# Ferns



## RainySunday (Mar 6, 2011)

Okay, so this isn't so much a "feeding them" question, as a what if they eat it question.  From what I can tell, fiddlehead ferns are safe for goats, if they happen to eat them, right?  It's bracken ferns that are deadly/poisonous?  We have a bunch of fiddlehead on our property, and I wanted to make sure.


----------



## goodhors (Mar 6, 2011)

Not sure if fiddlehead is a fern name or just the growing stage of development!  You may want to check that out.  Locally, ferns are ONLY fiddleheads when they are starting growth, uncurling new leaves.  

Fiddleheads are a spring dish to eat around here, lots of benefits.  However I don't remember WHICH kind of fern that is, or if only edible at that early stage of growth.

You might want to find out the correct name of ferns varieties you have, give the Vet Office a call about each being poison or not to know for sure.


----------



## freemotion (Mar 6, 2011)

Most fiddleheads are picked from Ostrich ferns.  For humans, they are mildly poisonous raw but ok cooked, and need to be picked while still tightly rolled up.  I believe all mature ferns are poisonous.

That said, I have ferns that work their way into my pasture from the woods and the goats do eat them, with no ill effects.  As long as the goats are not starving, they generally won't eat enough of them to cause trouble.


----------



## RainySunday (Mar 6, 2011)

Ah, thanks, that's good to know.  I will ask around!

Chelsea~


----------



## Livinwright Farm (Mar 6, 2011)

I have LOADS of various fern types on my 6.5 acre property. Mahogany & Barnsley ferns mostly.  My goat will occassionally nibble on them, but prefer trees & veggies more than anything.


----------



## RainySunday (Mar 6, 2011)

Thanks, that's good to know too.  I asked, and ours are apparently Sword ferns...don't know if they have a more specific name.  They are super common in the Northwest, which is where we are.


----------



## elevan (Mar 6, 2011)

All ferns are poisonous at every stage of development except fiddlehead.  Most commonly used for fiddleheads are the ostrich fern.  Now...that information is regarding human consumption...and as it's been pointed out to me before - that don't mean much when it comes to goats.
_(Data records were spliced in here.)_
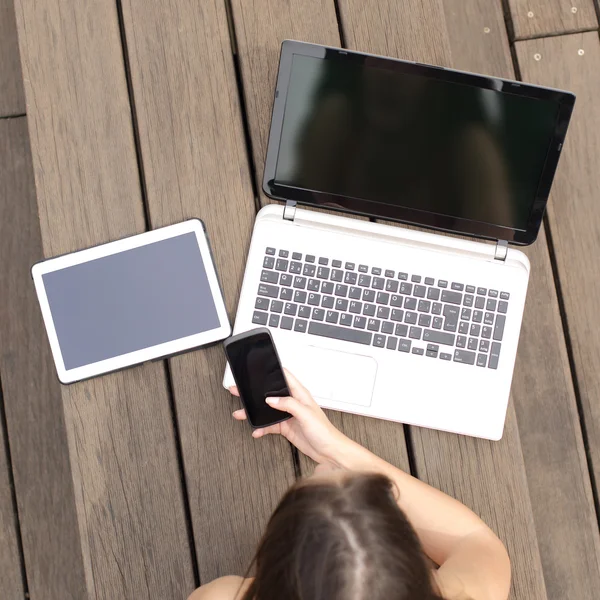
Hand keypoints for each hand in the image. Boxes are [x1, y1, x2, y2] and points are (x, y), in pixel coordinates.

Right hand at [231, 369, 347, 465]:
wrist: (329, 451)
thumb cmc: (324, 431)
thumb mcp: (306, 414)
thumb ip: (288, 404)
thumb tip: (272, 399)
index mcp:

I would just watch them...especially if they consume a lot of it....make sure that they have plenty of other available options.  Maybe check with a local breeder or vet and see if they have anything to say on the subject...


----------



## freemotion (Mar 6, 2011)

Yeah, I watch my goats, and if the field gets too low and only questionable plants are thriving, it is time to lock the goats up and scythe out the ferns (and pokeweed, here) and toss it out of the fence where they can't get it.  It is rare that I do this.  More common for me is pulling up azaelia (wild) that creeps in (very poisonous) and yew that sneaks in, also quite deadly in small amounts.  Yes, they will eat it and get sick.

There are also lots of plants on "poisonous" lists that are not harmful in small amount that I don't worry about....oak, cherry, black walnut, poke, ferns, etc.  Know your local plants and ask here if you can't get good info on them.  Someone here will know.


----------